Written request — In the journal entry about Gumyo, why has the writer been unable to get through the novel "Queen of the Night"? Answer in one to three sentences.

Excerpt provided —
--*--

Categories
Chiba Japan: Living Journal Life In Musings

Whirligig

Gumyo Tracks

The train tracks leading away from Gumyo, the little town I am living in now. The photograph doesn’t show you the incessant noise of the highway nearby, though.

Raindrops spray across the train window, the reds and blues and greens of street lights and neon signs, splayed across the glass panes, run like bleeding dyes, shimmering. The wind outside whips the water across the surface, distorting the night scene, tugging and streaking it, until the reflection of my face within the blackness is mixed like paints into the lights of passing neighborhoods. My good eye stares into a void, twixt the light and darkness, day and night, innocent making out with knowing. It is within this ball of calmness that the train hurtles through the empty hours, the limited express, destination: last call of the season. Leaves fly up in the train’s wake, whirling like bats, cold, helpless, and final.

Gumyo Station View

A town still asleep at dawn

House roofs and apartment buildings, telephone poles and high tension wires, train station platforms lined with dour-faced commuters wearing black coats, neon signs and clanging train crossings, all of them whip by outside the train windows. People nod off opposite me, others read books, or stare blearily out into the dawn grey. I follow their gazes, seeking… what? Clouds and birds, the sky untamed, rain imminent, a puff of cool air from the open doors when the train stops. It seems the years in Japan have always been characterized by the clackity-clack of train tracks, and I have always been following the single-file processionals along the rail lines, or waiting on platforms as my white breath dispells in the late autumn air.

Gumyo Bend

The main road from the station takes a slight detour along the train tracks. Here is where I discover the other face of Gumyo, the side that must once have made up the whole town here before the highway bypass ran roughshod right over the heart of the town.

Home seems far away all the time these days. Four weeks have passed since moving out to Chiba. The two pairs of pants and two shirts that accompany me for the week out at the guesthouse, the heavy laptop computer with its retinue of hard drives, mouse, A/C adapters, and notebook of serial numbers and passwords, the drawing case that holds a few pens and pencils for drawing and its sister journal, the two books I’m reading (I’ve been trying to get through “Queen of the Night” by Arturo Perez-Revert, but have been so tired that I always end up nodding to sleep on the trains as I attempt to read it), the change of socks, underwear, and t-shirts, the toiletry kit, the diabetes kit, the camera, and extra, warm jacket… are beginning to outstay their welcome on my back. I wake each night to the slapping of a stranger’s slippers shuffling to the toilet outside my bedroom door, sit every night with strangers at the dinner table in a room decorated with gold-plated clocks and cheap Chinese painting prints and dominated by a huge, wide-screen TV always running the same news program again and again, while these strangers puff away at cigarettes and overload on bottles of whiskey and shochu and vodka, and wait for strangers to finish in the bathroom so I can brush my teeth. It’s as if my life is not my own and my home back in Tokyo a place where someone else has moved in.

Gumyo Leaves

The first rays of the sun graze the brooding roof of a farmhouse.

Gumyo Jidohambai

Remnant of a town long gone. As I entered this area there was lots of wind and flapping sheet metal and rotten wood. It was too early to see most of the townsfolk, but those who had hauled themselves out of bed greeted me as if I was a regular neighbor.

--*--

(Data records)
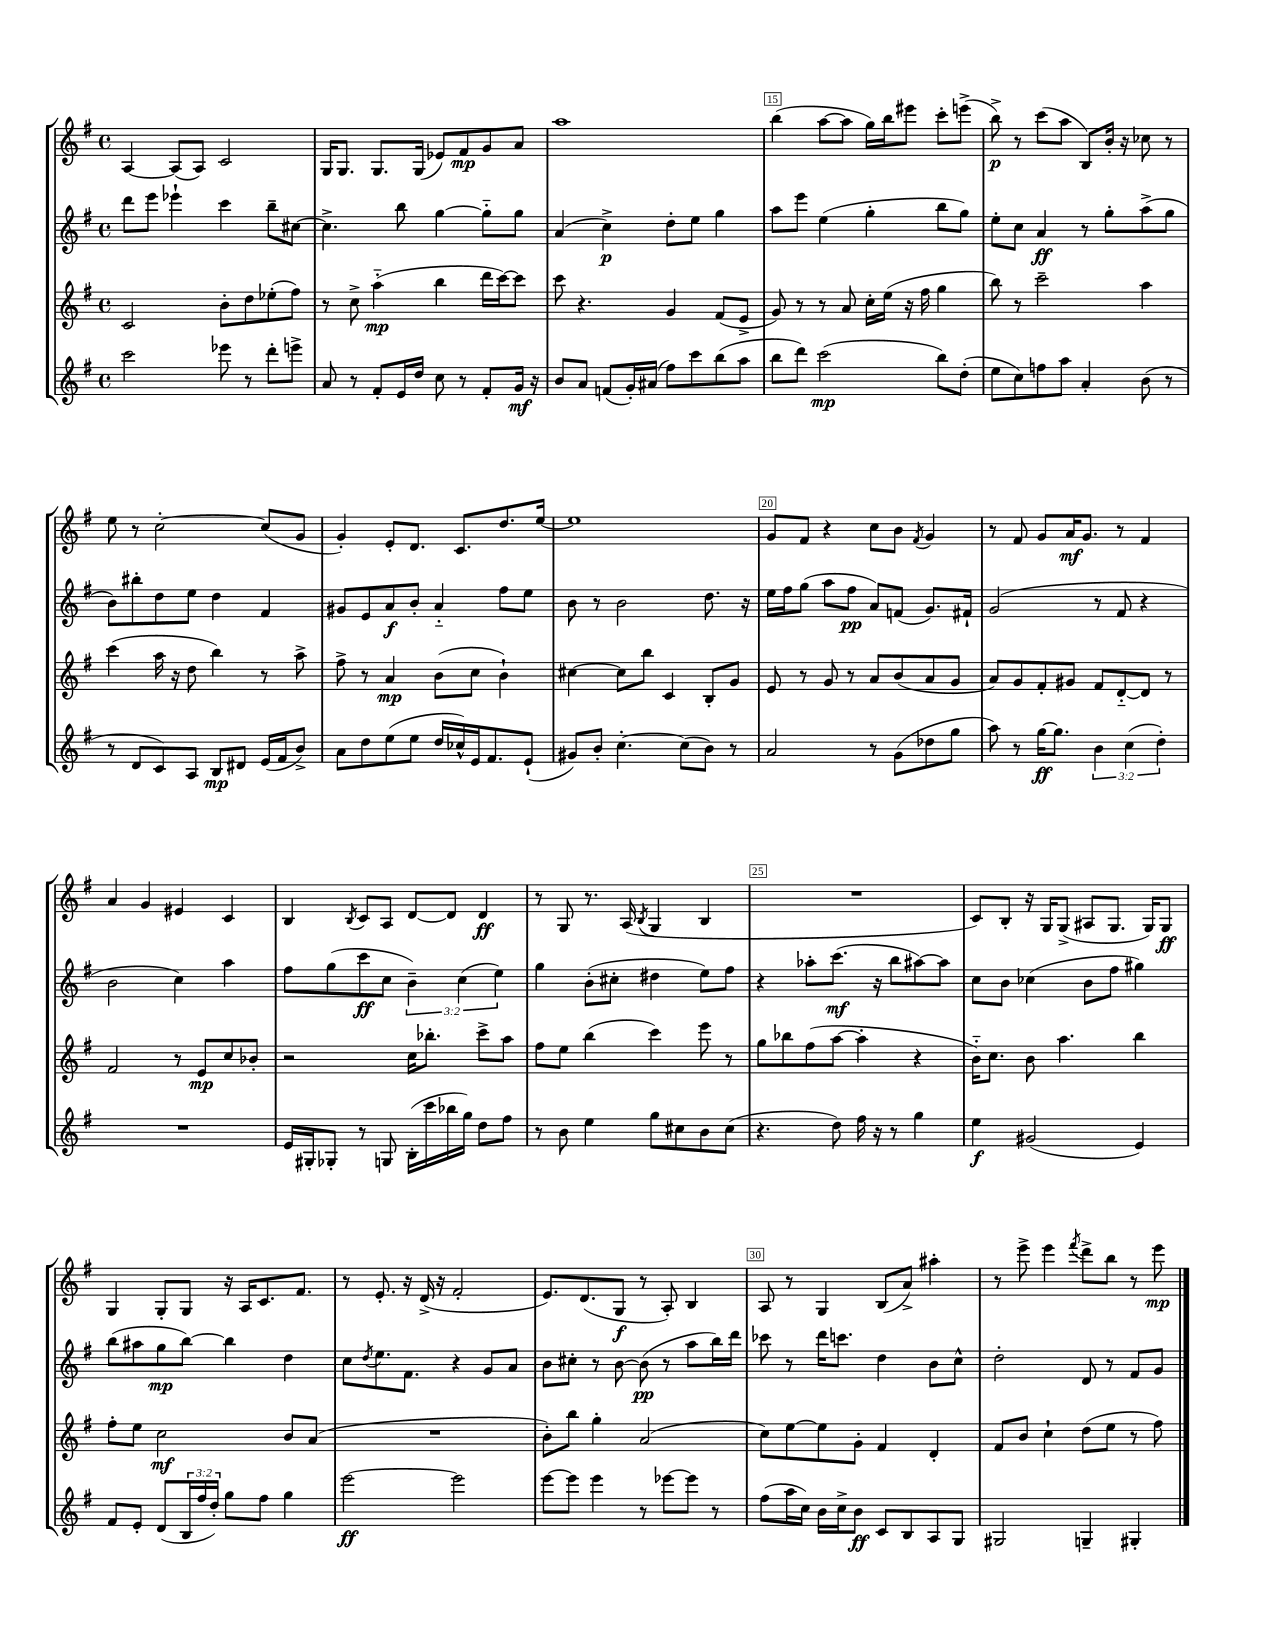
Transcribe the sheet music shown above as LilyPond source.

<<
\new StaffGroup <<
\new Staff = "s0" {
    \clef treble \key g \major \defaultTimeSignature \time 4/4
    a4~ a8( a8) c'2 |
    g16 g8. g8. g16( ees'8) fis'8\mp g'8 a'8 |
    a''1 |
    b''4( a''8~ a''8 g''16) b''16 eis'''8 c'''8-. e'''8->( |
    b''8->\p) r8 c'''8( a''8 b8) b'16-. r16 ces''8 r8 |
    e''8 r8 c''2~-. c''8( g'8 |
    g'4-.) e'8-. d'8. c'8. d''8. e''16~ |
    e''1 |
    g'8 fis'8 r4 c''8 b'8 \acciaccatura { fis'8 } g'4 |
    r8 fis'8 g'8 a'16\mf g'8. r8 fis'4 |
    a'4 g'4 eis'4 c'4 |
    b4 \acciaccatura { b8 } c'8 a8 d'8~ d'8 d'4\ff |
    r8 g8 r8. a16( \acciaccatura { b8 } g4 b4 |
    R1 |
    c'8) b8-. r16 g16 g8->( ais8 g8. g16) g8\ff |
    g4 g8-. g8 r16 a16 c'8. fis'8. |
    r8 e'8.-. r16 d'16->( r16 fis'2-. |
    e'8.) d'8.( g8\f r8 a8-.) b4 |
    a8 r8 g4 b8( a'8->) ais''4-. |
    r8 e'''8-> e'''4 \acciaccatura { fis'''8 } d'''8-> b''8 r8 e'''8\mp \bar "|." |
}
\new Staff = "s1" {
    \clef treble \key g \major \defaultTimeSignature \time 4/4 \override Staff.TupletNumber.text = #tuplet-number::calc-fraction-text
    d'''8 e'''8 ees'''4-! c'''4 b''8-- cis''8~ |
    cis''4.-> b''8 g''4~ g''8-_ g''8 |
    a'4( c''4->\p) d''8-. e''8 g''4 |
    a''8 e'''8 e''4( g''4-. b''8 g''8) |
    e''8-. c''8 a'4\ff r8 g''8-. a''8->( g''8 |
    b'8) bis''8-. d''8 e''8 d''4 fis'4 |
    gis'8 e'8 a'8\f b'8-. a'4-_ fis''8 e''8 |
    b'8 r8 b'2 d''8. r16 |
    e''16 fis''16 g''8( a''8 fis''8\pp a'8) f'8( g'8.) fis'16-! |
    g'2( r8 fis'8 r4 |
    b'2 c''4) a''4 |
    fis''8 g''8( c'''8\ff c''8 \tuplet 3/2 { b'4--) c''4( e''4) } |
    g''4 b'8-.( cis''8-. dis''4 e''8) fis''8 |
    r4 aes''8-. c'''8.\mf( r16 b''8 ais''8~) ais''8 |
    c''8 b'8 ces''4( b'8 fis''8 gis''4) |
    b''8( ais''8 g''8\mp b''8~) b''4 d''4 |
    c''8 \acciaccatura { d''8 } e''8. fis'8. r4 g'8 a'8 |
    b'8 cis''8-. r8 b'8~ b'8\pp( r8 a''8 b''16) d'''16 |
    ces'''8 r8 d'''16 c'''8. d''4 b'8 c''8-^ |
    d''2-. d'8 r8 fis'8 g'8 \bar "|." |
}
\new Staff = "s2" {
    \clef treble \key g \major \defaultTimeSignature \time 4/4
    c'2 b'8-. d''8 ees''8-.( fis''8) |
    r8 c''8-> a''4-_\mp( b''4 d'''16 c'''16~) c'''8 |
    c'''8 r4. g'4 fis'8( e'8-> |
    g'8) r8 r8 a'8 c''16-. e''16( r16 fis''16 g''4 |
    b''8) r8 c'''2-- a''4 |
    c'''4( a''16 r16 d''8 b''4) r8 a''8-> |
    fis''8-> r8 a'4\mp b'8( c''8 b'4-!) |
    cis''4~ cis''8 b''8 c'4 b8-. g'8 |
    e'8 r8 g'8 r8 a'8 b'8( a'8 g'8 |
    a'8) g'8 fis'8-. gis'8 fis'8 d'8~-_ d'8 r8 |
    fis'2 r8 e'8\mp c''8 bes'8-. |
    r2 c''16 bes''8.-. c'''8-> a''8 |
    fis''8 e''8 b''4( c'''4) e'''8 r8 |
    g''8 bes''8 fis''8( a''8~ a''4-. r4 |
    b'16-_) c''8. b'8 a''4. b''4 |
    fis''8-. e''8 c''2\mf b'8 a'8( |
    R1 |
    b'8-.) b''8 g''4-. a'2( |
    c''8) e''8~ e''8 g'8-. fis'4 d'4-. |
    fis'8 b'8 c''4-! d''8( e''8 r8 fis''8) \bar "|." |
}
\new Staff = "s3" {
    \clef treble \key g \major \defaultTimeSignature \time 4/4 \override Staff.TupletNumber.text = #tuplet-number::calc-fraction-text
    c'''2 ees'''8 r8 d'''8-. e'''8-> |
    a'8 r8 fis'8-. e'16 d''16 c''8 r8 fis'8-. g'16\mf r16 |
    b'8 a'8 f'8( g'16-.) ais'16( fis''8) c'''8 b''8( a''8 |
    b''8 d'''8) c'''2\mp( b''8) d''8-.( |
    e''8 c''8) f''8 a''8 a'4-. b'8( r8 |
    r8 d'8 c'8) a8 b8\mp dis'8 e'16( fis'16 b'8->) |
    a'8 d''8 e''8( e''8 d''16 ces''16-^) e'16 fis'8. e'8-!( |
    gis'8) b'8-. c''4.~-. c''8( b'8) r8 |
    a'2 r8 g'8( des''8 g''8 |
    a''8) r8 g''16~\ff g''8. \tuplet 3/2 { b'4 c''4( d''4-.) } |
    R1 |
    e'16 gis16-. ges8-. r8 g8 b16-.( c'''16 bes''16 g''16) d''8 fis''8 |
    r8 b'8 e''4 g''8 cis''8 b'8 cis''8( |
    r4. d''8) fis''16 r16 r8 g''4 |
    e''4\f gis'2( e'4) |
    fis'8 e'8-. d'8( \tuplet 3/2 { b16 fis''16 d''16-.) } g''8 fis''8 g''4 |
    e'''2~\ff e'''2 |
    e'''8~ e'''8 e'''4 r8 ees'''8~ ees'''8 r8 |
    fis''8( a''16 c''16) b'16 c''16-> b'8\ff c'8 b8 a8 g8 |
    gis2 g4-- gis4-. \bar "|." |
}
>>
>>
\layout { \context { \Score currentBarNumber = #12 \override BarNumber.break-visibility = ##(#f #t #t) barNumberVisibility = #(every-nth-bar-number-visible 5) \override BarNumber.stencil = #(make-stencil-boxer 0.1 0.3 ly:text-interface::print) } }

--*--

Output — The writer has been so tired that every attempt to read the novel on the trains ends in nodding off to sleep.